The Group was pleased to submit its initial recommendations – ‘Wellbeing, Resilience and Prosperity for Australia: Financial System Inquiry’ (First Submission) – to the Inquiry in March 2014. This final submission provides responses to the July 2014 Financial System Inquiry Interim Report (Interim Report), and serves as a companion document to the First Submission.
The Group welcomes the opportunity to work with the Inquiry to develop constructive ideas and tangible outcomes to address the opportunities and challenges faced by the financial system.

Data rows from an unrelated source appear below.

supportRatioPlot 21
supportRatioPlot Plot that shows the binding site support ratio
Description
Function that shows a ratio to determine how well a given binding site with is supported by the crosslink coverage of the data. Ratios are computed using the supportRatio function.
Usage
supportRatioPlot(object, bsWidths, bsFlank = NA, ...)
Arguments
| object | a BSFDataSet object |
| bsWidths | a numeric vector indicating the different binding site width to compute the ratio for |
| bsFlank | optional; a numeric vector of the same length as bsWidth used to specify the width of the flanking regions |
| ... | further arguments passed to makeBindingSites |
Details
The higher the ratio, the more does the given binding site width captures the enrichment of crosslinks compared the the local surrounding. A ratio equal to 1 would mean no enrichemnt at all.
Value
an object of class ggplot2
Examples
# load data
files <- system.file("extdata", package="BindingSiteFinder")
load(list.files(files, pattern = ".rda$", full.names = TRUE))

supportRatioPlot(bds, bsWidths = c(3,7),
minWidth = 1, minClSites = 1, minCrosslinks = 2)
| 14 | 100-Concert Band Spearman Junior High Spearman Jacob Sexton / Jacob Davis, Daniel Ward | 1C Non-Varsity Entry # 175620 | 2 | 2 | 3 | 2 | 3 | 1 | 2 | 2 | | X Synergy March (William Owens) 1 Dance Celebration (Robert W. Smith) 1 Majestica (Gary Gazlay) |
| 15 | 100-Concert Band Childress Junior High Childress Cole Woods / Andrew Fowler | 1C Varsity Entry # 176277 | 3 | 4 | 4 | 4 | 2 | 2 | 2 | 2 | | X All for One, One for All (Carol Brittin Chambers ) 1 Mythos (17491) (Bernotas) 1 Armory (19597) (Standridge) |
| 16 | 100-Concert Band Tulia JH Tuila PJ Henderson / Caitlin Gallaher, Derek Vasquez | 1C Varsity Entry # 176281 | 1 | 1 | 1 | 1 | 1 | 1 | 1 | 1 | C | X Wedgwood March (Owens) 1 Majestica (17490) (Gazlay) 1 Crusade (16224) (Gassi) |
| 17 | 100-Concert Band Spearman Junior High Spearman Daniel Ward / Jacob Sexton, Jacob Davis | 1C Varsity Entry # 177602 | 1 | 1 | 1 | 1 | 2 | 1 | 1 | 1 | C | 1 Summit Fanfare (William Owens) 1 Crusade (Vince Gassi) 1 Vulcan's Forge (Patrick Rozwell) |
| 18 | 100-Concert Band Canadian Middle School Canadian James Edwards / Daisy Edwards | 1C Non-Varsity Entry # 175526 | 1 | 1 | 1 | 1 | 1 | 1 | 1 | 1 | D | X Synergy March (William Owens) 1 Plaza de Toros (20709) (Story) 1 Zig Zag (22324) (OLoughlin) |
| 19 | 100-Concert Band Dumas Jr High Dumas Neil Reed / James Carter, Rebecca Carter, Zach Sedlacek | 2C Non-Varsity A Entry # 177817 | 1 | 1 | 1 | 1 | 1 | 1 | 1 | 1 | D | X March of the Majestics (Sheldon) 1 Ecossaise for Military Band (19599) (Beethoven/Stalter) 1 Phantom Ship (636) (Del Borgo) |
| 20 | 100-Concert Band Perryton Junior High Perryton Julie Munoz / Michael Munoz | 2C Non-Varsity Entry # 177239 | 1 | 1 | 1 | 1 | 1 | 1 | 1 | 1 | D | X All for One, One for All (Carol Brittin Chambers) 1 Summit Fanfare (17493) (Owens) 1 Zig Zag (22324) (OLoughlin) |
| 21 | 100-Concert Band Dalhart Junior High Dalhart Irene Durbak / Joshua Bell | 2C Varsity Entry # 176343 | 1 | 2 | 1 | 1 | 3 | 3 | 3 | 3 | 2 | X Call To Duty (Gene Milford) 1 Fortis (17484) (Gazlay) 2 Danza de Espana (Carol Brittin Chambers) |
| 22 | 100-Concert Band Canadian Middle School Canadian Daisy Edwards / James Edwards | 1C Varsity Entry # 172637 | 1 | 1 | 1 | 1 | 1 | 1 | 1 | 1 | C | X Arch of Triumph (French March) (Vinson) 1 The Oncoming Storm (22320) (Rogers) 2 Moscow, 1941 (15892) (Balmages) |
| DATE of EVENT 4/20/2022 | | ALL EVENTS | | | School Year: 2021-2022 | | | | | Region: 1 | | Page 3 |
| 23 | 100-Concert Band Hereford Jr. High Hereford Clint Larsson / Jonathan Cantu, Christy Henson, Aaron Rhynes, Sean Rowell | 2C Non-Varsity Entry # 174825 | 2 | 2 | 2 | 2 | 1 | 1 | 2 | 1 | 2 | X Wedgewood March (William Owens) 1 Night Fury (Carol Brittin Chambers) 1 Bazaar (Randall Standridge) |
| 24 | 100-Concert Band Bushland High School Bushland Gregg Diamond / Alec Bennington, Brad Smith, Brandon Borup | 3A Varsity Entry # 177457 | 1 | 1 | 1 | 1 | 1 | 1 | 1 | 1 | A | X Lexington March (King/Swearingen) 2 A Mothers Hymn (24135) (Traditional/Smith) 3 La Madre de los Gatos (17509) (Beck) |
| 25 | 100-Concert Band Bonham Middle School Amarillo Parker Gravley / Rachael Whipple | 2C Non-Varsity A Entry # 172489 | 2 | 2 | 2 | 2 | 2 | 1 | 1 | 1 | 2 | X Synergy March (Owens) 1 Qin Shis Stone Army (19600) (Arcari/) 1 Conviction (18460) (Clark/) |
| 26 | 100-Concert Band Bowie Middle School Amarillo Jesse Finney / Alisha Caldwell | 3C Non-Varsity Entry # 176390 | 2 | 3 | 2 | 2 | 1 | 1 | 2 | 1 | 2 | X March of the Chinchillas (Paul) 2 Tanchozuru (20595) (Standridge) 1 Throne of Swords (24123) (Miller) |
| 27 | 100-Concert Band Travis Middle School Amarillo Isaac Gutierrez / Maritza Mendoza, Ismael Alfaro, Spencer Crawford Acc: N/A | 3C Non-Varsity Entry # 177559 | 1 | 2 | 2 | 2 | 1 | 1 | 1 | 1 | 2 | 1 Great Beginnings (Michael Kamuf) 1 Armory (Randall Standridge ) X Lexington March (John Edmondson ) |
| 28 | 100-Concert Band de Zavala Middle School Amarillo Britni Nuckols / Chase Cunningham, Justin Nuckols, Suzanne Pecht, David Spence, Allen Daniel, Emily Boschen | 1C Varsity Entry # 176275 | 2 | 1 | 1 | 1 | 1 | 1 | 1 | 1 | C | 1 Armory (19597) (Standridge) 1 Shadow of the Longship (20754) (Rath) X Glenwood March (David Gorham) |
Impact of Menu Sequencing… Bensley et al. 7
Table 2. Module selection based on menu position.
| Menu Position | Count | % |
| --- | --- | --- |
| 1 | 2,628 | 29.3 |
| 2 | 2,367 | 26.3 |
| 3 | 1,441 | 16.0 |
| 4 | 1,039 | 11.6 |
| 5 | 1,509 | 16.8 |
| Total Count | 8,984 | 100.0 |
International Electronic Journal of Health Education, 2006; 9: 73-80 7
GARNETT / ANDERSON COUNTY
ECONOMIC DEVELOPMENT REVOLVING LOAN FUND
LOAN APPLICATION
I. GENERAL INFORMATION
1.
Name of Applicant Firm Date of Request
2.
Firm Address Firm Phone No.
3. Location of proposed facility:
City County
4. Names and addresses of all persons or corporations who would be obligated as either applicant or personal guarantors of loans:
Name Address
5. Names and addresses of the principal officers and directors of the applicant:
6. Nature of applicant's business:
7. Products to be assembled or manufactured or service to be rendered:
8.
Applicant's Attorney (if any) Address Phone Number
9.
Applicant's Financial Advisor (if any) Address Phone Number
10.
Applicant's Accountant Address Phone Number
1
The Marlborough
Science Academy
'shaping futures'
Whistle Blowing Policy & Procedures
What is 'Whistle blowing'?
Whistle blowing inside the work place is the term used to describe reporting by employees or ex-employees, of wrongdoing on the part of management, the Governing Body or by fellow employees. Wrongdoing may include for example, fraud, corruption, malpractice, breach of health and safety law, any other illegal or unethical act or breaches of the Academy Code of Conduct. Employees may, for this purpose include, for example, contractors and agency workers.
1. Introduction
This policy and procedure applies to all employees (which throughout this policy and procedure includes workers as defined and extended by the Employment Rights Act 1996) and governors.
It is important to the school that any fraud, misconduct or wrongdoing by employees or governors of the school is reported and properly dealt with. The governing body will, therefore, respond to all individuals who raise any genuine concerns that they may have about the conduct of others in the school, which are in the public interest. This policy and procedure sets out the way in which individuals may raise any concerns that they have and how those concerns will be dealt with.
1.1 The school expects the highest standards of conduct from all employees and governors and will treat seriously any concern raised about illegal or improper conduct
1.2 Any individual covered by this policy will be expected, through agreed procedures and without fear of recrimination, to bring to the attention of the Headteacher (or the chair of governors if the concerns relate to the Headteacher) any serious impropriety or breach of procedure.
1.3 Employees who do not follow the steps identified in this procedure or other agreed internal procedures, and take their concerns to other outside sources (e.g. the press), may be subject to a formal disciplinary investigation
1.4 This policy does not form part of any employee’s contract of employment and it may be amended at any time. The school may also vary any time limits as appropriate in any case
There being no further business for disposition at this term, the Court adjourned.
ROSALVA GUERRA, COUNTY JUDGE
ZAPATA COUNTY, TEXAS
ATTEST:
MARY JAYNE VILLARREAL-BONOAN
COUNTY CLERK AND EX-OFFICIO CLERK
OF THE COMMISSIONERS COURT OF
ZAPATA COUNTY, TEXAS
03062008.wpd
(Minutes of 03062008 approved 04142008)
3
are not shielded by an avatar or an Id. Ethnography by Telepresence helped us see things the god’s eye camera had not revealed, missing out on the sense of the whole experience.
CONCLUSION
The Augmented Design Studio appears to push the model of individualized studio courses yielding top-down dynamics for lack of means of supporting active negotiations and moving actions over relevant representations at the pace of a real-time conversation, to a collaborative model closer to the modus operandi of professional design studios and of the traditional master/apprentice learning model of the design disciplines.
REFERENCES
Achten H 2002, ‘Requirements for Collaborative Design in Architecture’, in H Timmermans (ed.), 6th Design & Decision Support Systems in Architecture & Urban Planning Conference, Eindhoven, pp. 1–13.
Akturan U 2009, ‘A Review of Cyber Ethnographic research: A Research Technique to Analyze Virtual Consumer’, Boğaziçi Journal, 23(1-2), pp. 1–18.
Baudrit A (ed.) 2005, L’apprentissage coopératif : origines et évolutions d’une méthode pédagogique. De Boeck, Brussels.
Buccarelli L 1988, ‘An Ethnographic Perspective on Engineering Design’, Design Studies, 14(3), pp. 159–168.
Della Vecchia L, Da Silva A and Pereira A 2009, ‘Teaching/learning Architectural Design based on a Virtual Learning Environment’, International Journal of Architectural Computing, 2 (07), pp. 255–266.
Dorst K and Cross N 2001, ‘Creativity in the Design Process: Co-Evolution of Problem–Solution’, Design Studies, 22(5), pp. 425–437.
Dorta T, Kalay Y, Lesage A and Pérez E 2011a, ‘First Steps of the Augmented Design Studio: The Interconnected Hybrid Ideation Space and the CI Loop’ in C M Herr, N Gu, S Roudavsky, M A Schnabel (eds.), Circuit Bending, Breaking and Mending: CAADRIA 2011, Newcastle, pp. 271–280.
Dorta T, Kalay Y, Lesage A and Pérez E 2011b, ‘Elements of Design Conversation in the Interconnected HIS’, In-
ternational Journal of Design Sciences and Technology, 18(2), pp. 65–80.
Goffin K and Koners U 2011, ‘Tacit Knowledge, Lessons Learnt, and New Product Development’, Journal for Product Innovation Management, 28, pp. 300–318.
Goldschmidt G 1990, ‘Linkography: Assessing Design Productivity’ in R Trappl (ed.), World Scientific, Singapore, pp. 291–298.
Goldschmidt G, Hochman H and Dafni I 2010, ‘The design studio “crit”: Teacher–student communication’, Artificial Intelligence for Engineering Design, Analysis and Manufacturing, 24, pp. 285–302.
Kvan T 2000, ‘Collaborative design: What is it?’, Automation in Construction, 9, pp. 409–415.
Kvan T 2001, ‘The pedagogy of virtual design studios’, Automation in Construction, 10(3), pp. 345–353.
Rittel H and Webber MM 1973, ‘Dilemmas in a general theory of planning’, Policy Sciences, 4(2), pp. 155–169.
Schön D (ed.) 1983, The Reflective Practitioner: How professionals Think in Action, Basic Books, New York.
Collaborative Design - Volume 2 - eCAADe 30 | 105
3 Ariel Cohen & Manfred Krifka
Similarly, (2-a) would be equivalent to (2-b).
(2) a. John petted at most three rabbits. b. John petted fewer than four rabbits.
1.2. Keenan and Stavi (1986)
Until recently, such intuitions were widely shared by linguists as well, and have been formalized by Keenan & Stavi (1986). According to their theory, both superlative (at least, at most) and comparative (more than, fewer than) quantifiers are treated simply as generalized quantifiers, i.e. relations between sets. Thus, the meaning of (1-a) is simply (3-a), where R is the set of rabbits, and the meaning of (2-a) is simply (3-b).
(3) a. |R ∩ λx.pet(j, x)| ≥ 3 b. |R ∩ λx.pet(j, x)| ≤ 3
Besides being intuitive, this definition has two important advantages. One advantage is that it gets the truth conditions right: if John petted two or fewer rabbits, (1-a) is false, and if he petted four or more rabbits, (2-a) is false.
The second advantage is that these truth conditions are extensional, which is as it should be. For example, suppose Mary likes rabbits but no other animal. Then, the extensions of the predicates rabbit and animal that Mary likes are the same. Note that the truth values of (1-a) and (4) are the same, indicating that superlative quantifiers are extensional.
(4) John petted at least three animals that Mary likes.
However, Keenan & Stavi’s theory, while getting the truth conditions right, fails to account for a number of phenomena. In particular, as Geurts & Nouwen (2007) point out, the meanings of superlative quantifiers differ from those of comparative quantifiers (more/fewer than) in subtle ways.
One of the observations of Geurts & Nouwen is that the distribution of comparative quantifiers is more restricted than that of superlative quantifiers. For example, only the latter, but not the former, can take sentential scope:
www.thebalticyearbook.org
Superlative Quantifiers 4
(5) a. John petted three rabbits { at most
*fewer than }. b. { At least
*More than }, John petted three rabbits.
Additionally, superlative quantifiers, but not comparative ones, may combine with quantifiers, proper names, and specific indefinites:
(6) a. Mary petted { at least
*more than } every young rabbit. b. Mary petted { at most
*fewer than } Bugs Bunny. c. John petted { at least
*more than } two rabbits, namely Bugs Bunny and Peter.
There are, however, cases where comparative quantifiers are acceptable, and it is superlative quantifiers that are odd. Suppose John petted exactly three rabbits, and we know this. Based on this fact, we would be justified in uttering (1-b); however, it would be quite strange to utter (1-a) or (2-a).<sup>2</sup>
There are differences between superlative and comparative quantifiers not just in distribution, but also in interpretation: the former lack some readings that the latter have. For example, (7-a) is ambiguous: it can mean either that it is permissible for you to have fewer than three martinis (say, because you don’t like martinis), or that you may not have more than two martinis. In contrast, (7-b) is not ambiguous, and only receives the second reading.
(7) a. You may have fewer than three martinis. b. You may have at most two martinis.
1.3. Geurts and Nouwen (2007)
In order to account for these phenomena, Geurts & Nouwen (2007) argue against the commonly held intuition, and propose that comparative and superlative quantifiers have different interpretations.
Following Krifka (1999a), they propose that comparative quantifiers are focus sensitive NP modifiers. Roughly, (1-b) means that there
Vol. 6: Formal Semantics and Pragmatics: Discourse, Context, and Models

Many observations in the Interim Report such as the priority of customer wellbeing and system resilience in competition, funding, stability, superannuation and technology positively reflect the Group’s views. In some areas, Commonwealth Bank has a different perspective on the observations made by the Inquiry. In such cases, it offers alternate evidence-based proposals for consideration.
The Group’s Final Submission focuses on three key themes: contributing to a prosperous future for Australians, building on a solid foundation; and maintaining system resiliency. The key recommendations made by the Group in the Final Submission include:
- Providing time to allow the realisation of measures to reduce fees in the superannuation system to contribute to greater retirement security and reduce pressure on the Age Pension;
- Promoting a combination of higher education standards for financial advisers and technology-neutral regulatory environments to stimulate affordable, accessible and appropriate financial information;
- Increasing the emphasis on building and enhancing forward looking and adequately resourced financial sector supervisory models;
- Improving lender access to publicly-held information about small to medium enterprises to facilitate business lending;
- Enabling the Australian Prudential Regulatory Authority (APRA) to approve Internal Ratings Based (IRB) accreditation to non-major banks for a portion of their credit portfolios such as housing loans to improve choice and competition for home-loan seekers;
- Agreeing that Australian banks will only report internationally comparable capital ratios enabling a consistent understanding of the strong capital positions of the Australian banks;
- Continuing the strong supervisory approach of APRA, including ensuring that the conservative settings around capital required by APRA remain, and can be applied at a bank-specific level through a Pillar 2 adjustment; and
- Using APRA-designed stress tests to determine the level of loss absorbing capital that Australian banks should hold.
The Commonwealth Bank looks forward to the Final Report from the Financial System Inquiry.